» **Dati forniti**:

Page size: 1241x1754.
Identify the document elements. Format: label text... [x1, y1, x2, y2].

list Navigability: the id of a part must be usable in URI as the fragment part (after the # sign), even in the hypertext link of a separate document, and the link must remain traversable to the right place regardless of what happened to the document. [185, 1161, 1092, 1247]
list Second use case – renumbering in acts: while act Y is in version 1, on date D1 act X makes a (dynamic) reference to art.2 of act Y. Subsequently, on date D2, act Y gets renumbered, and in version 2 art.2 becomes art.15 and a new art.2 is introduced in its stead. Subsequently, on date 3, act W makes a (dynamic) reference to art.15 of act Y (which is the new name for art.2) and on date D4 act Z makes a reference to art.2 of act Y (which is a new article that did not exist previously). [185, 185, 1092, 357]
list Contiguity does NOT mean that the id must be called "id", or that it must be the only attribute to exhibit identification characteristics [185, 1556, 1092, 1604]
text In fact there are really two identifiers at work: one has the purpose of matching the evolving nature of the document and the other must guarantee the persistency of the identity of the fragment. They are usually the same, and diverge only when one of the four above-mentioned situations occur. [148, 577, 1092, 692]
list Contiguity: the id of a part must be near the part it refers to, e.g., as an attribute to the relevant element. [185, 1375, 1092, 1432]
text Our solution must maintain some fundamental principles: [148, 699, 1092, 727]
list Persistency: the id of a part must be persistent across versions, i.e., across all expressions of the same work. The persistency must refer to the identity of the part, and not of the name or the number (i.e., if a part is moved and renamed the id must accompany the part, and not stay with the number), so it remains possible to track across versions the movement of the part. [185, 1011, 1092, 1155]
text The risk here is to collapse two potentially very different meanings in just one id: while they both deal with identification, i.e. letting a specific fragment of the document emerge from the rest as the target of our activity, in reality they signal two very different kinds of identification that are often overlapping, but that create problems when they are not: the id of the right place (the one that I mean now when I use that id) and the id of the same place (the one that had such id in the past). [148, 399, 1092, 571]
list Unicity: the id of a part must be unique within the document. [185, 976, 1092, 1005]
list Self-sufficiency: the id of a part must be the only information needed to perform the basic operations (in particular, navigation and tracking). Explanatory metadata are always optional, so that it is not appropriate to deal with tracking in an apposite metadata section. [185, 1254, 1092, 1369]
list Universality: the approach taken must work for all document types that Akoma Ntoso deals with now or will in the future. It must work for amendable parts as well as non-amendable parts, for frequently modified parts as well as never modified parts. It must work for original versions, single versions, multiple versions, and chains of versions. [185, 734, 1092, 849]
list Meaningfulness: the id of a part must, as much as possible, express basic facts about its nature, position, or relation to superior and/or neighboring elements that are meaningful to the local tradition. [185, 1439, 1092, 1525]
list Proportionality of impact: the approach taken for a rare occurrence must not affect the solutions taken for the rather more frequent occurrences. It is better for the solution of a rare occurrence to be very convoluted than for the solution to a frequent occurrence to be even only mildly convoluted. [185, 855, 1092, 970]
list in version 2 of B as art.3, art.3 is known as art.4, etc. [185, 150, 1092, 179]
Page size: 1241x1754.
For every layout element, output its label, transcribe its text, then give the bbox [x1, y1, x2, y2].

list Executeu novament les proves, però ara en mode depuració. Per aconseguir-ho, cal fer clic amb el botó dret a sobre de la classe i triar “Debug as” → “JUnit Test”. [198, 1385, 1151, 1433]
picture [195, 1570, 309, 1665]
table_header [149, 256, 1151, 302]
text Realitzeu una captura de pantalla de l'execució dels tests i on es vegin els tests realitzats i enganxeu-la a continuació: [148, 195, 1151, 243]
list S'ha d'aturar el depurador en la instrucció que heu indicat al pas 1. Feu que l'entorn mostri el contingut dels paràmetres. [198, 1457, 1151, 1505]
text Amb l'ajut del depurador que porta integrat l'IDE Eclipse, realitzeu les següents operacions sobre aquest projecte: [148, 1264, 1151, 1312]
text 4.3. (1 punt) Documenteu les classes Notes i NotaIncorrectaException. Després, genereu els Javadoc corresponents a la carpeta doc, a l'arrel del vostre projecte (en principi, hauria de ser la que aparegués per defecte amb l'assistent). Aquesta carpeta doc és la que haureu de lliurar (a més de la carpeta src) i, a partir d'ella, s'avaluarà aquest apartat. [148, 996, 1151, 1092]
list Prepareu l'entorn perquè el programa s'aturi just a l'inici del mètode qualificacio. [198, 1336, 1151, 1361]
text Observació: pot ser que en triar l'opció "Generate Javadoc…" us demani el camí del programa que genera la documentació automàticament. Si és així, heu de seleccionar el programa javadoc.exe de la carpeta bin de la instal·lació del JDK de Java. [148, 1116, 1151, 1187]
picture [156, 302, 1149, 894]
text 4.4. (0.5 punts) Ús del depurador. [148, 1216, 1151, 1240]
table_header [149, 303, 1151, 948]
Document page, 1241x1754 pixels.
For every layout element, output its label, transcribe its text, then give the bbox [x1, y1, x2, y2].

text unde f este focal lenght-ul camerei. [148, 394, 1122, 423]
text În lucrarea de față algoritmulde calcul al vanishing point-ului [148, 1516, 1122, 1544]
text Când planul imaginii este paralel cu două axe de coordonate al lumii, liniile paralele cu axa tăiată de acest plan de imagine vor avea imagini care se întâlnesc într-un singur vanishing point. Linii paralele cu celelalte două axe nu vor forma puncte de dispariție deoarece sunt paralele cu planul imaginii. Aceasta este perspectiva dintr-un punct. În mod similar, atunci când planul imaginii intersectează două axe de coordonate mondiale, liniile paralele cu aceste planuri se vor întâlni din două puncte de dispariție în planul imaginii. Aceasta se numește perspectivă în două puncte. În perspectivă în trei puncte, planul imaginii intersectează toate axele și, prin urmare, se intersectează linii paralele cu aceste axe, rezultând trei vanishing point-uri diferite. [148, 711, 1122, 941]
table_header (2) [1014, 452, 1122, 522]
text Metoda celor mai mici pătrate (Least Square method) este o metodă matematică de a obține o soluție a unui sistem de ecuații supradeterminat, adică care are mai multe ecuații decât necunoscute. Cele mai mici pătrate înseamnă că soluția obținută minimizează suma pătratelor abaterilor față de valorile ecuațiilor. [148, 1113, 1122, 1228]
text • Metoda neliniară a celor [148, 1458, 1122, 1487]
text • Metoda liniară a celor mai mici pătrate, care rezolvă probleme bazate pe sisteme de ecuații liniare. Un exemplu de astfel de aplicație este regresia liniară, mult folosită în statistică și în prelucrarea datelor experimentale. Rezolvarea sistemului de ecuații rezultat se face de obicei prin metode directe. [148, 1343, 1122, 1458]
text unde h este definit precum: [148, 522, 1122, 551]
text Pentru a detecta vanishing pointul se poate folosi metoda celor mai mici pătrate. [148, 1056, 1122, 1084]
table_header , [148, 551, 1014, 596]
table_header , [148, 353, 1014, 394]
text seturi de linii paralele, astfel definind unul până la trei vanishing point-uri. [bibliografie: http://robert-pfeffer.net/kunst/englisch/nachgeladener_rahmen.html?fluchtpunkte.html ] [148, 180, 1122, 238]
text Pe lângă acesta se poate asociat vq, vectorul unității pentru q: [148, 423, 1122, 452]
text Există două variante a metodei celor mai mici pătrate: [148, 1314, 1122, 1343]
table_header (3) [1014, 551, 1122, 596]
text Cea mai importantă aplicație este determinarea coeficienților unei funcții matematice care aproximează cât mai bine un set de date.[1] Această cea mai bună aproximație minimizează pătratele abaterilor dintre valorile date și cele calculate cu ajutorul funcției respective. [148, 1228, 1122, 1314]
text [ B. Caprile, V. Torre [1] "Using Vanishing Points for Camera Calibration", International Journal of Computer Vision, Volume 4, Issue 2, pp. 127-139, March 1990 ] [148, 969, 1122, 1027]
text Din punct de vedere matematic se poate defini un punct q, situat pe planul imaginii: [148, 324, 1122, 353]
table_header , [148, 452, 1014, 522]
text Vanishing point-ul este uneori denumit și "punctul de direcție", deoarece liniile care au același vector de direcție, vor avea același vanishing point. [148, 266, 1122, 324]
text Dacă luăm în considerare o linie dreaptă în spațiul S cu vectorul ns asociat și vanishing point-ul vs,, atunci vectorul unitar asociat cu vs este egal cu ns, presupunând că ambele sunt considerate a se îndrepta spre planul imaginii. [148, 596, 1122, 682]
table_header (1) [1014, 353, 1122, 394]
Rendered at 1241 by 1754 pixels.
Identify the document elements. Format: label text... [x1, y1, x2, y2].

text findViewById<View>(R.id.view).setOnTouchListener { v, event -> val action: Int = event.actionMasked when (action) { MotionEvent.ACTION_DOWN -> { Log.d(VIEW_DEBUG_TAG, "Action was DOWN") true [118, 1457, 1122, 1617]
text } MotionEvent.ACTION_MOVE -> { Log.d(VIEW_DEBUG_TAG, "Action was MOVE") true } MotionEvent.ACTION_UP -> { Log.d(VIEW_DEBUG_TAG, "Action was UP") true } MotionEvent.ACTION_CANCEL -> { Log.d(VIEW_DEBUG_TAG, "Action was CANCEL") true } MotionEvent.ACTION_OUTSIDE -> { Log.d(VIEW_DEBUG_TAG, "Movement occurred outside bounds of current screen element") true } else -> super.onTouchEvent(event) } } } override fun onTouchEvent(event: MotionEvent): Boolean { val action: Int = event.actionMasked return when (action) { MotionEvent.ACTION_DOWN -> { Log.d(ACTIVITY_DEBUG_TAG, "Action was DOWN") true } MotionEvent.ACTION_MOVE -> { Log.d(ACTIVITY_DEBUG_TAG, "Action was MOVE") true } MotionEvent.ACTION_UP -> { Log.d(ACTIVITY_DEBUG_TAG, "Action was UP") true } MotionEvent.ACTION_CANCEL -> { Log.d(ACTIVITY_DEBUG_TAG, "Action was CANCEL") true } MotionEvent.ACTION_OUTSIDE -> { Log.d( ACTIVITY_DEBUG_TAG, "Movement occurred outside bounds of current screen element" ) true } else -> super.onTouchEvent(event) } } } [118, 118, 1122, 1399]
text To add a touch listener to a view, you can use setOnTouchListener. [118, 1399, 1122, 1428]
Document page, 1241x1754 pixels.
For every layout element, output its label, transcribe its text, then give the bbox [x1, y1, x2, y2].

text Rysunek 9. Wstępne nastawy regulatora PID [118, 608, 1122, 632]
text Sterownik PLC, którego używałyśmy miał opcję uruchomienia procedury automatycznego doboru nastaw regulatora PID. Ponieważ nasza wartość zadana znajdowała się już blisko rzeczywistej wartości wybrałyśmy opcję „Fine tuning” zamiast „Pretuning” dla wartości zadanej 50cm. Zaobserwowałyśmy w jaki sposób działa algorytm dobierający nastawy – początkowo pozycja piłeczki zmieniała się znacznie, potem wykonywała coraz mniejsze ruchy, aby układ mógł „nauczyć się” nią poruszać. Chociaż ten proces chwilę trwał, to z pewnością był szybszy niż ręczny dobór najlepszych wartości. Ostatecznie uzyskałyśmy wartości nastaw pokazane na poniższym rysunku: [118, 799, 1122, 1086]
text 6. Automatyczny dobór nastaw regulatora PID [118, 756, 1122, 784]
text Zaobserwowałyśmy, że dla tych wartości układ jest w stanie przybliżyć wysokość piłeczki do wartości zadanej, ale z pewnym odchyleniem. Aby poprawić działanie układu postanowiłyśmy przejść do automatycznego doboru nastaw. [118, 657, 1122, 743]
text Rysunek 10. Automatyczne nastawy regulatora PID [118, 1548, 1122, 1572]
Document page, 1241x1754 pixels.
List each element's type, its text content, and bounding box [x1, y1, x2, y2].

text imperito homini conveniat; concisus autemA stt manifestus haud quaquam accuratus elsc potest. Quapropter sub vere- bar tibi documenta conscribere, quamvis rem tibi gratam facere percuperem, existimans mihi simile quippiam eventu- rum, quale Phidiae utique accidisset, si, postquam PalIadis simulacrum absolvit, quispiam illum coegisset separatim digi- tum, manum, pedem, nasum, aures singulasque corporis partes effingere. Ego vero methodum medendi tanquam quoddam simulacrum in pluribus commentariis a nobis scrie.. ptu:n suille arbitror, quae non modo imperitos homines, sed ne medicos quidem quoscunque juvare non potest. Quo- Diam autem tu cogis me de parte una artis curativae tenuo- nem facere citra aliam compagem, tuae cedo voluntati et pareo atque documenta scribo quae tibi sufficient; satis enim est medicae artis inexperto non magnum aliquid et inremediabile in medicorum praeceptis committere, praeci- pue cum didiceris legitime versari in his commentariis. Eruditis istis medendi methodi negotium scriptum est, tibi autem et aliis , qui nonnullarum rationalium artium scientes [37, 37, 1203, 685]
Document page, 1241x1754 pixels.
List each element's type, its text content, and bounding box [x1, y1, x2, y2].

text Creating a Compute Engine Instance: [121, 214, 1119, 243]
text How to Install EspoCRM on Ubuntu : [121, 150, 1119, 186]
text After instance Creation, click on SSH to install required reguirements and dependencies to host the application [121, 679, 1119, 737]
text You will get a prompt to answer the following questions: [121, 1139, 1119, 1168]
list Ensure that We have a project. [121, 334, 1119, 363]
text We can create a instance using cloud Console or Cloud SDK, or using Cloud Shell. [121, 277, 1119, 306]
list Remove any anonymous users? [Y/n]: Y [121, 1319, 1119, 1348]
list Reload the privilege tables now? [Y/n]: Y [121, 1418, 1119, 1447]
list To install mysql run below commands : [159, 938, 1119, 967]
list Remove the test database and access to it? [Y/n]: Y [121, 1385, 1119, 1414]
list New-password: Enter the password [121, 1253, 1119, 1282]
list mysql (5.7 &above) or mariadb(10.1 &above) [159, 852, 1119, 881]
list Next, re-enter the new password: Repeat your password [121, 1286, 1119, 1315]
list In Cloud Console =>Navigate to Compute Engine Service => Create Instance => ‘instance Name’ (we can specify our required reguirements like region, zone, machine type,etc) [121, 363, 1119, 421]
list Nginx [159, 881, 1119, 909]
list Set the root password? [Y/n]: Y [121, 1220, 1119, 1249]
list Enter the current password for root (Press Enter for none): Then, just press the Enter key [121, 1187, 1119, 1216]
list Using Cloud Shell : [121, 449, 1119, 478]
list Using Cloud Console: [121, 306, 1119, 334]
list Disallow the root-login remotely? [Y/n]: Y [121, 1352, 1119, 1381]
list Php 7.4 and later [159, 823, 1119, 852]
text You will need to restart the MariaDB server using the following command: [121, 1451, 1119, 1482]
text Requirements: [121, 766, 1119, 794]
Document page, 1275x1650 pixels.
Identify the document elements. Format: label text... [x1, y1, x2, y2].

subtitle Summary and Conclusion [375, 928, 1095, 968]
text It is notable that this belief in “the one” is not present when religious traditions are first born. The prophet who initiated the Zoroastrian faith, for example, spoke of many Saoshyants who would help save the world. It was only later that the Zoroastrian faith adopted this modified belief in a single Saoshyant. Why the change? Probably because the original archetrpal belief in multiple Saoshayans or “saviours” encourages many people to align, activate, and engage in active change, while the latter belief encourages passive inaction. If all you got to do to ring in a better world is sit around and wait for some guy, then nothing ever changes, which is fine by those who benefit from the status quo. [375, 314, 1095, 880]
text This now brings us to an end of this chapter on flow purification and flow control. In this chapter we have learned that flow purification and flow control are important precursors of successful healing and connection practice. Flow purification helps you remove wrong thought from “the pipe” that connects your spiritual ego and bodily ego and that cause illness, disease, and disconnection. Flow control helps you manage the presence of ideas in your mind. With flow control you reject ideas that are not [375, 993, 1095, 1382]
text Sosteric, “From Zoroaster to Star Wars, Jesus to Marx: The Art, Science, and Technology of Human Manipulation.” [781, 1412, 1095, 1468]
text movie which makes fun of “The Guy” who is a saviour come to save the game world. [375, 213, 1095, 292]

» **Cosa devi fare**:
Restituisci per favore queste righe identiche, partendo da quella che contiene "text unde f" e fermandoti dopo quella che contiene "text În lucrarea".

» **Risposta proposta**:
text unde f este focal lenght-ul camerei. [148, 394, 1122, 423]
text În lucrarea de față algoritmulde calcul al vanishing point-ului [148, 1516, 1122, 1544]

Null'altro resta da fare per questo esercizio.